ALOR SETAR: Several farmers in Kedah are losing livestock and cannot work long hours due to the extremely hot weather.
Cattle breeder Muhammad Fesol Ismail, 48, said he lost three “lembu sado” (bulls) in the past few weeks from heatstroke caused by the prolonged hot season.
“Last month, I lost two bulls, and early this month, I lost another due to the heat,” he said.
The Kampung Nako Nambua resident in Kuala Nerang, Padang Terap, said he lost about RM30,000 after three of his bulls died.
He said that although the water supply is enough, bulls and other livestock cannot withstand the heat during the day.
“Lembu sado” is an imported breed of cattle that is triple the size of domestic cattle.
Muhammad Fesol said he hopes the relevant government agencies would come to the ground to see how farmers suffer when they lose their livestock during this hot season.
He believes other livestock breeders in Kedah are suffering a similar fate.
In Kedah, especially in Padang Terap, the maximum daily temperature can hit about 38°C for two to three days in a row.
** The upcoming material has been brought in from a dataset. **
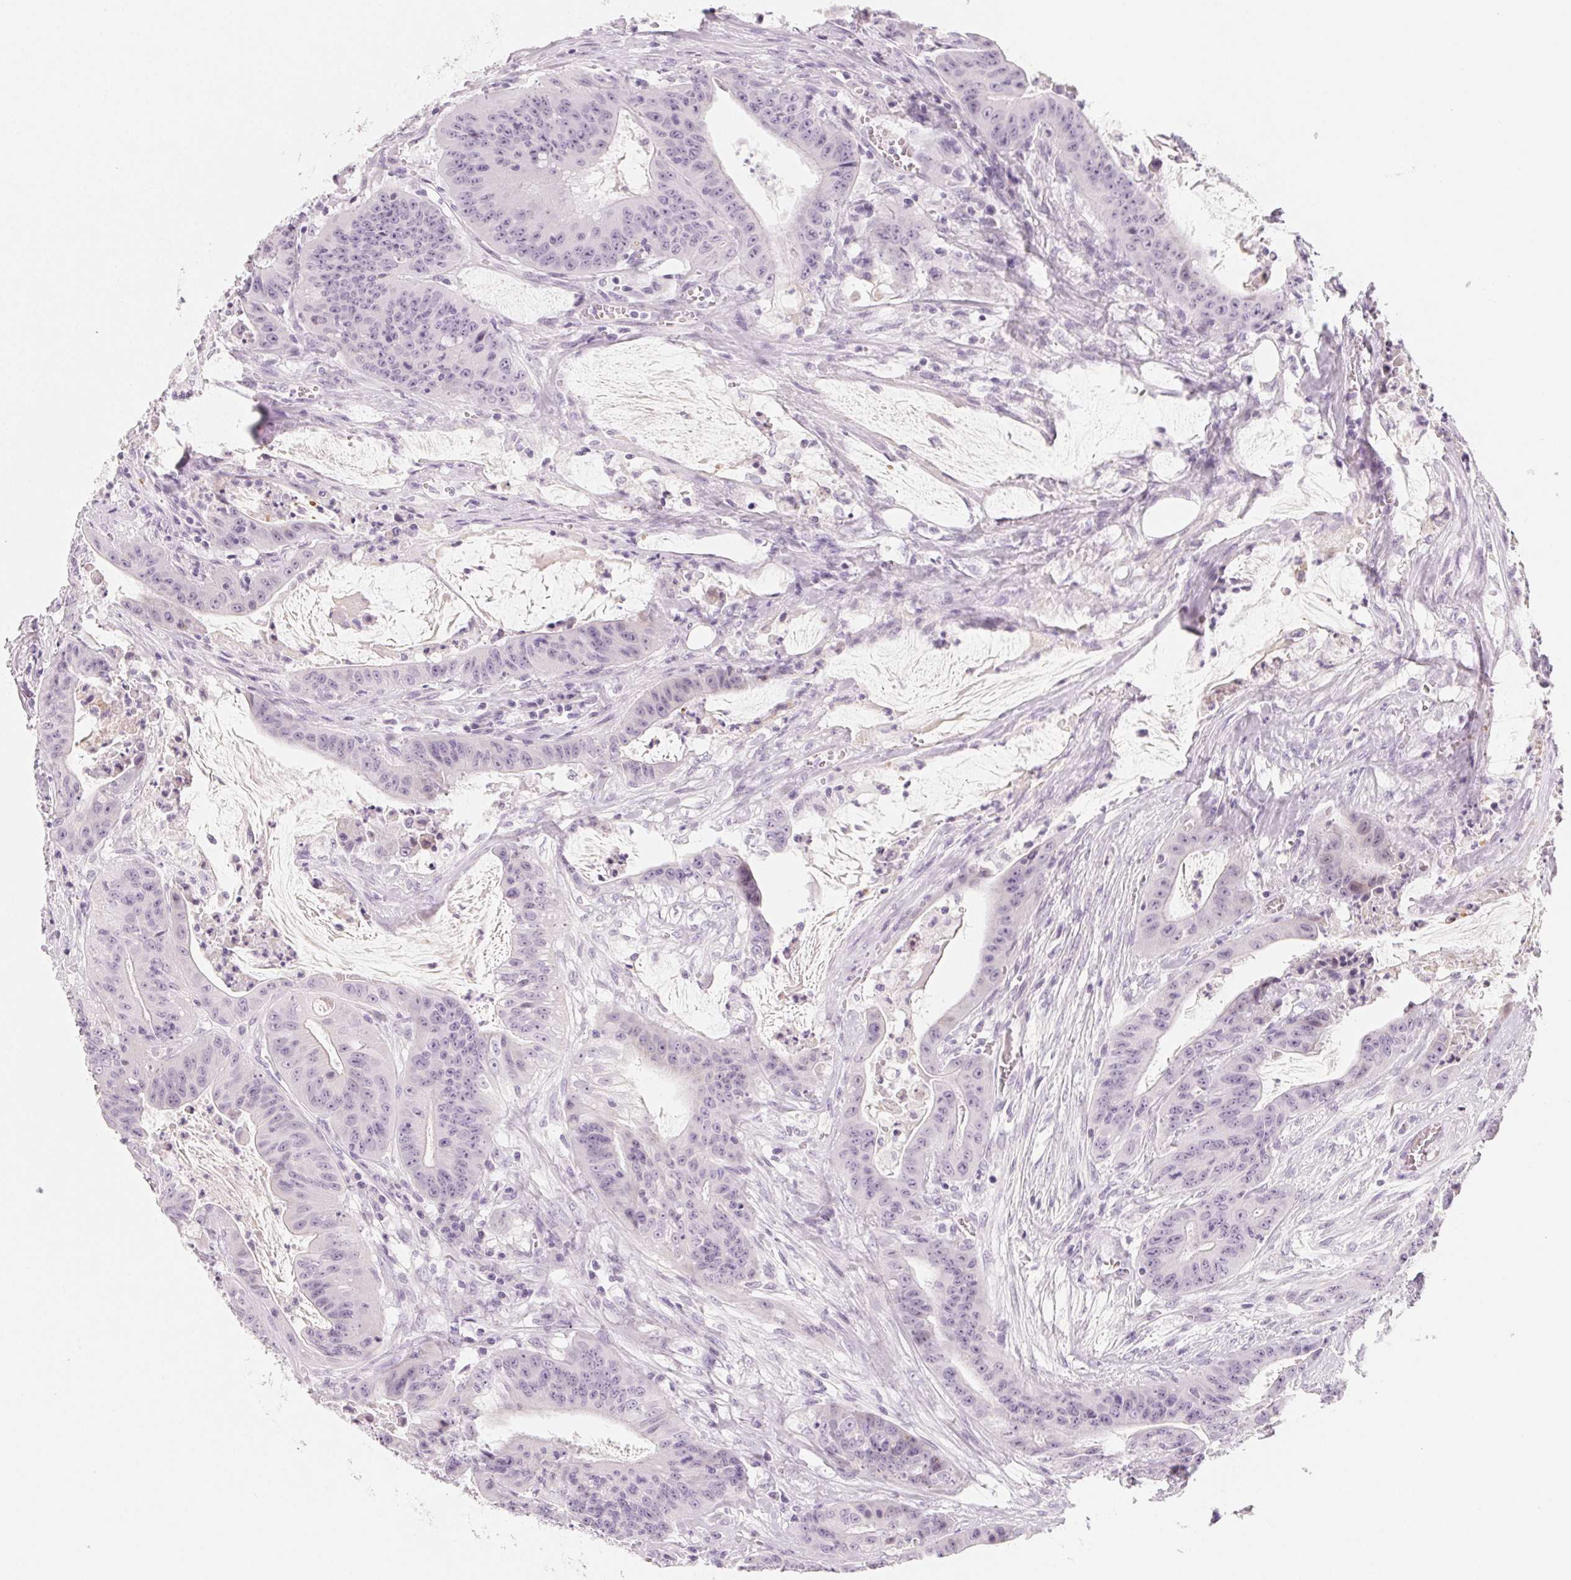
{"staining": {"intensity": "negative", "quantity": "none", "location": "none"}, "tissue": "colorectal cancer", "cell_type": "Tumor cells", "image_type": "cancer", "snomed": [{"axis": "morphology", "description": "Adenocarcinoma, NOS"}, {"axis": "topography", "description": "Colon"}], "caption": "Colorectal cancer stained for a protein using IHC exhibits no positivity tumor cells.", "gene": "SH3GL2", "patient": {"sex": "male", "age": 33}}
A padi farmer in Pendang, who only wanted to be known as Ahmad, said the extremely hot weather had forced him to limit his outdoor activities.
“The hot weather has somehow shortened our working hours, and this is difficult for us as we need to manage our padi fields.”
Ahmad said padi farmers are in the fields until 1pm but the current scorching weather has made it impossible for them and they have to quit by 10am every day.
He said the padi’s growth could also be stunted if the hot season prolongs, as padi cannot withstand extreme weather.
Vegetable farmer Mohd Shahid Sapian, 25, said that although his crops are not affected by the hot weather, he is concerned about the health of farmers like him.
“As long as there is water supply, our crops are safe, but what concerns me is how this weather affects farmers’ health.
“We now have to limit our outdoor exposure due to the extreme heat,” he said.
Mohd Shahid, who lives in Kampung Masjid Lama Naka, said he is worried that the water supply would be affected if the current hot spell continues, hindering crop growth.
Last Thursday, the Malaysian Fire and Rescue Department identified a total of 406 hotspots across the country via satellite.